Finally, let's create a chart with xlsxwriter. The module supports a variety of different chart types, including line, scatter, bar, column, pie, and area. We use charts to summarize data in meaningful ways. This is particularly useful when working with large datasets, allowing examiners to gain some preliminary understanding of the data before getting into the weeds.
Let's modify the previous iteration yet again to display a chart. We will save this modified file as simplexlsx.v3.py. On lineĀ 65, we are going to create a variable named department_grades. This variable will be our chart object created by the add_chart() method. For this method, we pass in a dictionary specifying keys and values. In this case, we specify the type of the chart to be a column chart:
065 department_grades = workbook.add_chart({'type':'column'})

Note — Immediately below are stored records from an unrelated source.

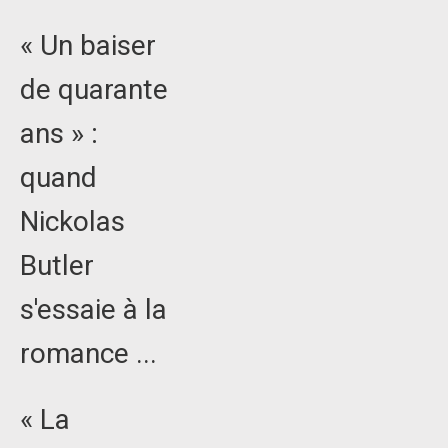
« Un baiser
de quarante
ans » :
quand
Nickolas
Butler
s'essaie à la
romance ...
« La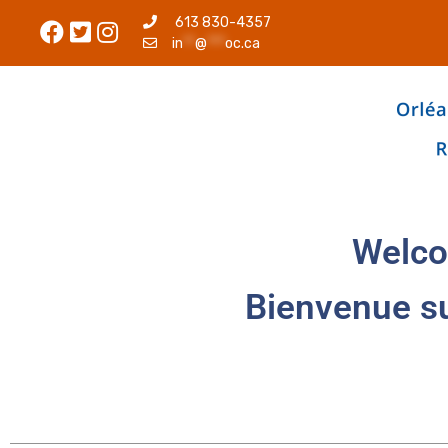
613 830-4357
in
**
@
***
oc.ca
Welco
Bienvenue s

On lineĀ 66, we use the set_title() function and again pass in a dictionary of parameters. We set the name key equal to our desired title. At this point, we need to tell the chart what data to plot. We do this with the add_series() function. Each category key maps to the Excel notation specifying the horizontal axis data. The vertical axis is represented by the values key. With the data to plot specified, we use the insert_chart() function to plot the data in the spreadsheet. We give this function a string representing the cell that will act as an anchor to plot the top-left corner of the chart to:
066 department_grades.set_title(
067 {'name':'Department and Grade distribution'})

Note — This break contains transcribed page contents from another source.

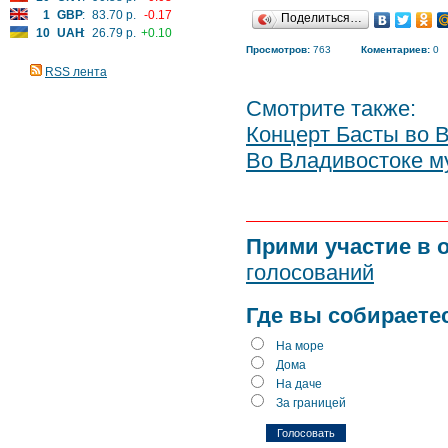
1
GBP
:
83.70 р.
-0.17
Поделиться…
10
UAH
:
26.79 р.
+0.10
Просмотров:
763
Коментариев:
0
RSS лента
Смотрите также:
Концерт Басты во 
Во Владивостоке м
Прими участие в 
голосований
Где вы собираете
На море
Дома
На даче
За границей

068 department_grades.add_series(
069 {'categories':'=MySheet!$A$2:$A$5',
070 'values':'=MySheet!$C$2:$C$5'})
071 main_sheet.insert_chart('A8', department_grades)
072 workbook.close()
Running this version of the script will convert our data into a table and generate a column chart, comparing departments by their cumulative grades. We can clearly see that, unsurprisingly, the Physics department has the highest GPA earners in the school's program. This information is easy enough to eyeball for such a small dataset. However, when working with data orders of greater magnitude, creating summarizing graphics can be particularly useful to understand the big picture:
![](assets/e646a0eb-8a11-4cfe-bde6-4b14cf4c64cd.png)
Be aware that there is a great deal of additional functionality in the xlsxwriter module that we will not use in our script. This is an extremely powerful module, and we recommend it for any operation that requires writing Excel spreadsheets.